"Faces of War" Däumchendrehen in den Ardennen


Immer wenn Opa vom Krieg erzählt, wenden sich die Enkel mit Grausen ab - und spielen den Zweiten Weltkrieg lieber auf dem PC nach. "Faces of War" schickt sie dabei an die wichtigsten historischen Schauplätze.

"Faces of War" zeigt die Gesichter des Krieges aus der Perspektive der Alliierten, der Deutschen und Russlands. Drei Einzelspieler-Kampagnen mit insgesamt 24 Missionen erwarten den unersättlichen Weltkriegs-Taktiker. Eine zusammenhängende Story wie im größten aktuellen Konkurrenten "Company of Heroes" erzählen die Szenarien in Ubisofts Schlachtensammlung allerdings nicht. Stattdessen gilt es, eine Unzahl verschiedenster Aufträge zu absolvieren. Mal wollen Brücken gesichert, mal gegnerische Panzer erobert, dann wieder heimtückische Hinterhalte abgewehrt werden.

Weder im Westen noch im Osten tut sich in dieser Hinsicht also viel Neues. Anders als in vergleichbaren Titel steuert der Spieler in "Faces of War" jedoch keine großen Kampfverbände, sondern nur einen überschaubaren Trupp aus sechs Soldaten. Das bedeutet aber nicht, dass es auf den Schlachtfeldern immer "intim" zugeht. "Faces of War" inszeniert durchaus monumentale Gefechtsszenarien wie etwa die Landung der Alliierten in der Normandie. Der Squad des Spielers ist in solchen Fällen dann lediglich Bestandteil eines riesigen, vom Computer gesteuerten Kampfverbands.

Während in den meisten einschlägigen Strategie-Titeln seit der Initialzündung "Command & Conquer" eine bescheidene Einheiten-KI zu den häufigsten Kritikpunkten zählt, übertreibt es "Faces of War" schon fast mit der Intelligenz der Soldaten.

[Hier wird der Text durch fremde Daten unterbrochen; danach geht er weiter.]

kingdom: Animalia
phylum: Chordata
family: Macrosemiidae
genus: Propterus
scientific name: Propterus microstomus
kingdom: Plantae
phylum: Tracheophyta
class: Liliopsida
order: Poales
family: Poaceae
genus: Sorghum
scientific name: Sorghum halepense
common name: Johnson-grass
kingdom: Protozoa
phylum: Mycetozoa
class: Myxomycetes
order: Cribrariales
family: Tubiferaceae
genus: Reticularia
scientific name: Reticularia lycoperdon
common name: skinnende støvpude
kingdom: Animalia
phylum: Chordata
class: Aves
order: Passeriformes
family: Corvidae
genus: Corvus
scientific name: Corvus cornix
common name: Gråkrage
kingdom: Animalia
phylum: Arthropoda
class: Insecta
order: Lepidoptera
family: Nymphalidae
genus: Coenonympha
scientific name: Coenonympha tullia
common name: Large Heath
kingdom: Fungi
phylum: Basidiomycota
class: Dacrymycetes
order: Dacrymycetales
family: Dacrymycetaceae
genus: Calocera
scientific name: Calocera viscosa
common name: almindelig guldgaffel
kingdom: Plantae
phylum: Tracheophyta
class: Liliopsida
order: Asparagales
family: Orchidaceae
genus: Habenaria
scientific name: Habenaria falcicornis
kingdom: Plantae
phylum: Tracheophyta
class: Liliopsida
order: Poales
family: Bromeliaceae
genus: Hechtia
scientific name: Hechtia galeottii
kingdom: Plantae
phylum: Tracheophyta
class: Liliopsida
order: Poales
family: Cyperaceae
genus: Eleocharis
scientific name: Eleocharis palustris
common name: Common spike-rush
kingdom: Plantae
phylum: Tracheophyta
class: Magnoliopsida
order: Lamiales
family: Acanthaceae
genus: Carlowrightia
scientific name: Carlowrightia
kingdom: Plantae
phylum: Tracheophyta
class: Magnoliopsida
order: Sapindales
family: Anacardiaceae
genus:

Sie gehen völlig selbstständig in Deckung und nehmen ohne Anweisung ihre Gegner aufs Korn. Als Spieler fühlt man sich dabei des Öfteren beinahe zum Zuschauer degradiert, der nur gelegentlich in den direkten Steuerugsmodus wechselt, um wie in einem Shooter mit Maus und Cursortasten korrigierend in die Kampfhandlungen einzelner Einheiten einzugreifen.

Ausreichend Beachtung erfordert hingegen das Mikromanagement. Jeder Kämpfer hat ein eigenes, reichlich bedienerunfreundliches Inventar, in dem er Waffen und Munition mit sich herumschleppt. Pulver-Nachschub, neue Waffen und Medi-Packs finden sich in einschlägigen Kisten oder in den Habseligkeiten besiegter Gegner. Komischerweise kümmern sich die sonst so selbstständigen Jungs nicht selber darum, mit genügend Feuerkraft ins Feld zu ziehen.

Kein Zweifel: "Faces of War" sieht toll aus und die Kamerasteuerung über die detailreichen Maps funktioniert butterweich. Die meisten Objekte sind zerstörbar - Panzer walzen Mauern nieder, und Geschosse legen Häuser effektvoll in Schutt und Asche. Probleme bereitet allenfalls vereinzelt die Wegfindung und bei der direkten Einheitensteuerung die Neigung der Spielfiguren, an Wänden und Hausecken hängen zu bleiben. Anders als bei den meisten Mitbewerbern im Genre vermisst man in "Faces of War" einen Skirmish-Modus - ein dicker Minuspunkt für die Langzeitmotivation! Auch bei der Lokalisierung wurde geknausert: Ubisoft hat die englische Sprachausgabe lediglich mit deutschen Untertiteln versehen.

Faces of War

Hersteller/Vertrieb

1C Company/Ubi Soft

Genre

Strategie

Plattform

PC

Preis

ca. 50 EUro

Altersfreigabe

ab 16 Jahren

Fazit: "Faces of War" ist spannend, gibt dem Spieler aber oft das Gefühl, nicht wirklich Herr über das Geschehen zu sein. Dass auf einen Gefechts-Modus verzichtet wurde, erscheint völlig unverständlich. Hier haben die Entwickler an der falschen Stelle gespart - so ist "Faces of War" keine echte Alternative zum neuen Genre-Primus "Company of Heroes"!